Sep 06, 2025●5 reads●MIT License

RAG-Based Question-Answering Assistant

e
Eshaal Zehra

Simple RAG Assistant with TF-IDF and Optional FAISS

AAIDC 2025
Eshaal Zehra

Abstract

This project implements a lightweight Retrieval-Augmented Generation (RAG) assistant designed for the AAIDC Project 1: Foundations of Agentic AI. Unlike typical RAG pipelines that rely on large models, embeddings, and heavy frameworks such as LangChain or HuggingFace, this system demonstrates the core principles of RAG using only Python, scikit-learn TF-IDF, and optional FAISS for similarity search.

The assistant ingests plain-text documents, splits them into chunks, indexes them using vector representations, and answers natural language queries by retrieving relevant context and generating rule-based responses. This minimal implementation provides an educational baseline for understanding the mechanics of RAG without requiring GPUs or proprietary APIs.

Introduction

RAG systems combine retrieval (finding relevant knowledge) with generation (producing an answer). Most modern implementations use large language models (LLMs) like GPT, combined with dense embeddings and vector databases. However, these approaches can be heavy for learners or environments with limited compute.

This project addresses the need for a lightweight, dependency-minimal RAG assistant that demonstrates the concept clearly. By using TF-IDF vectors, cosine similarity, and a small rule-based knowledge base, it enables:

Fast prototyping without GPUs or external APIs.

Transparency in how documents are split, indexed, and retrieved.

Educational insight into RAG mechanics for beginners.

The assistant allows users to query a small document collection (sample files on LangChain, vector databases, and RAG itself) and receive grounded responses.

Methodology

The assistant follows a 4-step pipeline:

1. Document Ingestion

Loads .txt files from a given directory.

Wraps each file as a Document object with metadata (source filename).

2. Text Splitting

Implements a custom SimpleTextSplitter that chunks text into manageable segments (~1000 characters).

Preserves overlap between chunks for better context.

Text → Sentences → Chunks → Indexed Documents

3. Vector Indexing

Default Mode: scikit-learn TfidfVectorizer creates sparse vectors.

Optional Mode: FAISS (if available) provides efficient similarity search.

Stores both the chunked documents and their vector representations.

4. Retrieval & Response Generation

Retrieval: Given a query, the system computes cosine similarity against all document vectors and selects the top-k chunks.

Response Generation:

Rule-based answers for known topics (LangChain, FAISS, RAG, vector databases).

Otherwise, extracts sentences from retrieved context.

Provides sources, similarity scores, and timestamps for transparency.

User Interaction

The system runs entirely from the command line (CLI):

Start the assistant via python main.py.

Users can ask natural language questions.

Commands include:

quit – exit

history – show past Q&A

examples – display suggested queries

Sample example questions provided:

“What is LangChain?”

“Which vector databases are mentioned?”

“How does RAG work?”

Experiments

Setup

Dataset: 3 sample .txt files (LangChain overview, Vector databases guide, RAG systems explained).

Indexing: TF-IDF vectors (5000 max features, unigrams & bigrams).

Retrieval: cosine similarity, top-3 chunks.

Example Queries & Responses

Q: What is RAG?
A: Retrieval-Augmented Generation combines LLMs with external knowledge retrieval. Based on the documents: “RAG reduces hallucinations by grounding responses in real documents...”

Q: Which vector databases are mentioned?
A: Popular ones include FAISS, Pinecone, Weaviate, Chroma, and Qdrant.

Q: Tell me about LangChain components.
A: LangChain includes Prompts, Models, Chains, Agents, and Memory.
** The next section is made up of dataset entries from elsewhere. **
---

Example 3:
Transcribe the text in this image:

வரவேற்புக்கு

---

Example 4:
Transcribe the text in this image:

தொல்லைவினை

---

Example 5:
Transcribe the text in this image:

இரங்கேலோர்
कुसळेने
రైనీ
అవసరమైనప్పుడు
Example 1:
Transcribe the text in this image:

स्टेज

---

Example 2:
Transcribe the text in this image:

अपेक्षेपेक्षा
From the documents: “LangChain supports integration with OpenAI GPT models and Hugging Face transformers...”

Results & Observations

Retrieval Quality: TF-IDF was sufficient to return semantically related chunks for technical queries.

Response Quality: Rule-based augmentation ensured concise and accurate answers for core topics.
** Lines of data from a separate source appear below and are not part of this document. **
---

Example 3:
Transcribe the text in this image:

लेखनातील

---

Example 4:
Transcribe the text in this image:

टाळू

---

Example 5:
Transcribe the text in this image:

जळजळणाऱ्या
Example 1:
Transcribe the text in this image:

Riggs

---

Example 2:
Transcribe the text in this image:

Usability: CLI worked smoothly; history and example features helped with exploration.

Limitations:

No generative LLM → answers are extractive and rule-based.

Performance decreases for queries outside the dataset.

Does not yet support advanced reasoning (ReAct, chain-of-thought).

Conclusion

This project demonstrates the foundations of RAG without heavy dependencies. By combining TF-IDF retrieval with lightweight response rules, it provides a clear, educational showcase of:

Document ingestion, chunking, and vector indexing.

Retrieval-based question answering.

Extensible architecture for future improvements.

Future Work:

Integrate modern embeddings (sentence-transformers).

Support FAISS as the default retriever.

Add session memory for conversational context.

Extend to a web-based UI (Gradio/Streamlit).